Półfinał w Madrycie to solidny wynik, ale w porównaniu do zeszłego sezonu wypada mniej imponująco. Wtedy Iga absolutnie zdominowała rywalizację na kortach ziemnych, wygrywając trzy najważniejsze turnieje na tej nawierzchni. Dziś sama poprzeczka, którą sobie postawiła, okazuje się największym wyzwaniem. To nie tylko kwestia obrony tytułów — tu chodzi o punkty rankingowe, które determinują przyszłe rozstawienia i pozycję w rankingu.

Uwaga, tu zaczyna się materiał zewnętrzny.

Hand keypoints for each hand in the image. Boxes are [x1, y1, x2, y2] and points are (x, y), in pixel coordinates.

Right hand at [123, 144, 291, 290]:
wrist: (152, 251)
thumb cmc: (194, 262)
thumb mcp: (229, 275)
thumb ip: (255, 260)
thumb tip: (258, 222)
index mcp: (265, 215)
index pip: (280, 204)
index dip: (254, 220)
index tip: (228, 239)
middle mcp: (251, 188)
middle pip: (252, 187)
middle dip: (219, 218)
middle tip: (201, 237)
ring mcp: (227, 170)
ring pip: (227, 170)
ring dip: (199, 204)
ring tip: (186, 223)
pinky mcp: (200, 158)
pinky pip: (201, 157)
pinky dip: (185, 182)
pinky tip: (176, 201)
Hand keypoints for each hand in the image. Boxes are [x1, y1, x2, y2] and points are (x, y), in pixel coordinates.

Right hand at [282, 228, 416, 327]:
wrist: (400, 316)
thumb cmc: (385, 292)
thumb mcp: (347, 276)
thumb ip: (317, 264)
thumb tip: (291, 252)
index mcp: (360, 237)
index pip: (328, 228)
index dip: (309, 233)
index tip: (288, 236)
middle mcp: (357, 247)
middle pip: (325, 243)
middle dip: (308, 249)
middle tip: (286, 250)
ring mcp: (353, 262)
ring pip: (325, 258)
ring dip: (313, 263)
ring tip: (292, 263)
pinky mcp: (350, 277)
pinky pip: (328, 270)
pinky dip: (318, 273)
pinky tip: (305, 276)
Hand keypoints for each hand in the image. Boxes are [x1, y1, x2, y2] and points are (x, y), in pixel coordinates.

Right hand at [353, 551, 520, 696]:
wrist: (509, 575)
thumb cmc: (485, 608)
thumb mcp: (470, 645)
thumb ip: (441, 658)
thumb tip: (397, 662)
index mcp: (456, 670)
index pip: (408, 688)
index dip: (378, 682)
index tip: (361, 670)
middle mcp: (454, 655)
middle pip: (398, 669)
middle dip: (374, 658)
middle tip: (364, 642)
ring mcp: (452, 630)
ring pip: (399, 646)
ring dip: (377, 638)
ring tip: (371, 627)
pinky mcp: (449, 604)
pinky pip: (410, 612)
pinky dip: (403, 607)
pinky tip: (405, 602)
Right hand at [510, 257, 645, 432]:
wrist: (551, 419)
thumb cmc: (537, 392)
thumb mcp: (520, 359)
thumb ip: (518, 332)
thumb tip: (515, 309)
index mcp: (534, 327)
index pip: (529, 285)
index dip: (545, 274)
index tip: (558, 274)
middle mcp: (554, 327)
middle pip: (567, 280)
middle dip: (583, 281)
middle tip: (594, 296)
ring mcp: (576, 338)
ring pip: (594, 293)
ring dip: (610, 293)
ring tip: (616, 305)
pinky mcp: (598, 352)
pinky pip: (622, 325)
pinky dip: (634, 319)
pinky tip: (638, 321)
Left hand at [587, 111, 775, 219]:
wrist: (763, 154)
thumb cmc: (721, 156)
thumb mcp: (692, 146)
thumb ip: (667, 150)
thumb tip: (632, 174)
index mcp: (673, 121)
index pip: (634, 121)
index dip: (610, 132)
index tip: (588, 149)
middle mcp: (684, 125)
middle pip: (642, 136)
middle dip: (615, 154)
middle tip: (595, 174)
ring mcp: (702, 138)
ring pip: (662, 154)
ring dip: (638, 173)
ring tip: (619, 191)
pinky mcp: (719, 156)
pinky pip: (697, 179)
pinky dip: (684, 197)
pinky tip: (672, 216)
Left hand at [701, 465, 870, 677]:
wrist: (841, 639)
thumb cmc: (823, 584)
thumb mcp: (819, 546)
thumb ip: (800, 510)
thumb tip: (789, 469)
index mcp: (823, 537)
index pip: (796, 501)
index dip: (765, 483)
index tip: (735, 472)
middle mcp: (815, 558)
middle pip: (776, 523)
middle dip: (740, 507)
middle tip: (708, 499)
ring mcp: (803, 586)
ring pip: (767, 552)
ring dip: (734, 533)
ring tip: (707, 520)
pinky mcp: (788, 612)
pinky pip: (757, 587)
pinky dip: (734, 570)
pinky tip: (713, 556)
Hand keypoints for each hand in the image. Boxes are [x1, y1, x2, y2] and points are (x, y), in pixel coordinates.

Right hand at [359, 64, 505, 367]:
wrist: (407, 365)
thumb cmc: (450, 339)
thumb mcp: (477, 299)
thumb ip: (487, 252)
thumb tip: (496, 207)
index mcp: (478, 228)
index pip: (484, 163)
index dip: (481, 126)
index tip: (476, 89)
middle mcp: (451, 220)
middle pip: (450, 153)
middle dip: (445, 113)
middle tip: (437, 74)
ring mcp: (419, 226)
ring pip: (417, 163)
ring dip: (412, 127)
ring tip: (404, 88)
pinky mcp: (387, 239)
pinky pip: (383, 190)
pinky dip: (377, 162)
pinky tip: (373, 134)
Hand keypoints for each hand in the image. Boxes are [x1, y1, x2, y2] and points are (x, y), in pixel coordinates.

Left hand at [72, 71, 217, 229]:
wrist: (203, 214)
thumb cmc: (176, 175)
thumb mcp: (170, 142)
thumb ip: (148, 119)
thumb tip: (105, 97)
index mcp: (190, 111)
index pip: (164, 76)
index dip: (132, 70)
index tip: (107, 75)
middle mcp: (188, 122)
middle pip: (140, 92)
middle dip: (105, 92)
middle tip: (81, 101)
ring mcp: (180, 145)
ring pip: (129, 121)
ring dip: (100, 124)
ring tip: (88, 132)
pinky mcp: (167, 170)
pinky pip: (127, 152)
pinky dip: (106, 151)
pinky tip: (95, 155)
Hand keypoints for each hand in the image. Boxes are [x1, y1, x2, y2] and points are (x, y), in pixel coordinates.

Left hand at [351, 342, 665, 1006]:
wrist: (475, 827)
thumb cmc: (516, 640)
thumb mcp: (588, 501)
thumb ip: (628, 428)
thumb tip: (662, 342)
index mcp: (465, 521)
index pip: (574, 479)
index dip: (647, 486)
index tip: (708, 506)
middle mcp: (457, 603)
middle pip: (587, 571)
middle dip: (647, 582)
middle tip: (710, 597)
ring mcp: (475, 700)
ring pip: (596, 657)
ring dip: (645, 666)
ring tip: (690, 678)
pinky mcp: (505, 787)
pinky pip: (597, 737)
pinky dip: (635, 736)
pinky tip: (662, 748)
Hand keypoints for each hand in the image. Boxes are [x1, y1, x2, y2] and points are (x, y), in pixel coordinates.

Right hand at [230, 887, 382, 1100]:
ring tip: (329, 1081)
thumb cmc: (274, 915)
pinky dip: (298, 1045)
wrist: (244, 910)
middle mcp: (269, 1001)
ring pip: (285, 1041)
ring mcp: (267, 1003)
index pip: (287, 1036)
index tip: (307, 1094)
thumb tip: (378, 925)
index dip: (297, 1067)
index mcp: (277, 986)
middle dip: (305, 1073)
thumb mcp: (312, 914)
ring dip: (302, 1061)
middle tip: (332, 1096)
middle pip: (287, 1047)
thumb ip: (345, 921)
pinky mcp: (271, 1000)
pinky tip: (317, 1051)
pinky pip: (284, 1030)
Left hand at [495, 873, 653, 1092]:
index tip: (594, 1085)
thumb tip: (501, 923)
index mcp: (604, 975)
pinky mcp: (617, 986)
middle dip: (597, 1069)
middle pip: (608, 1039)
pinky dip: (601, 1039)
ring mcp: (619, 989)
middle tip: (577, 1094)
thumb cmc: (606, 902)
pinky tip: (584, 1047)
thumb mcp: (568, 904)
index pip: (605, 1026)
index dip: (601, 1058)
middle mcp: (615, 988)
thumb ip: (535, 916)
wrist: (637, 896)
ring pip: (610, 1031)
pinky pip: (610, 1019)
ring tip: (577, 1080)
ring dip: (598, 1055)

W okresie między Madrytem a Roland Garros Świątek musi bronić aż 4 tysięcy punktów. Dla porównania: przed startem turnieju w Madrycie miała na koncie 7383 punkty. Po przegranym półfinale ta liczba zmalała do 6773. Co istotne, Gauff traciła do niej wirtualnie zaledwie 170 punktów i jeśli pokona Sabalenkę w finale, wyprzedzi Igę w klasyfikacji — uzyska wtedy 6953 punkty. Jeżeli natomiast to liderka rankingu, Sabalenka, wygra turniej, zyska aż 11118 punktów.
Kolejne tygodnie będą dla Igi prawdziwą próbą sił. Przed rozpoczęciem turnieju w Rzymie z jej konta ubędzie 1000 punktów, a przed Roland Garros — kolejne 2000. Jeśli nie odniesie sukcesów w tych imprezach, jej dorobek stopnieje do 3773 punktów. To rezultat, który może oznaczać miejsce dopiero pod koniec pierwszej dziesiątki światowego rankingu.
Oto wirtualny ranking WTA na sobotę, 3 maja, przed finałem w Madrycie:
1. Aryna Sabalenka — 10 768 pkt (jeśli wygra — 11 118 pkt)
2. Iga Świątek — 6777 pkt
3. Coco Gauff — 6603 pkt (jeśli wygra — 6953 pkt)
4. Jessica Pegula — 6273 pkt
5. Jasmine Paolini — 4875 pkt
6. Madison Keys — 4824 pkt
7. Mirra Andriejewa — 4781 pkt
8. Qinwen Zheng — 4193 pkt
9. Emma Navarro — 3797 pkt
10. Paula Badosa — 3761 pkt
Ranking po odjęciu punktów za ubiegłoroczny turniej w Rzymie:
1. Aryna Sabalenka — 10 118 pkt
2. Jessica Pegula — 6273 pkt
3. Coco Gauff — 6213 pkt
4. Iga Świątek — 5773 pkt
5. Jasmine Paolini — 3865 pkt
6. Mirra Andriejewa — 4771 pkt
7. Madison Keys — 4609 pkt
8. Qinwen Zheng — 3978 pkt
9. Emma Navarro — 3716 pkt
10. Paula Badosa — 3702 pkt
Przed Igą Świątek stoi dziś wyzwanie niemal niemożliwe do zrealizowania. Nawet będąc w życiowej formie, obrona tylu punktów byłaby ogromnym wyzwaniem. A przecież nie brakuje głosów, że obecnie zmaga się z dodatkowymi trudnościami. Najważniejsze, by znów odnalazła radość z gry — wtedy wszystko inne może zacząć się układać.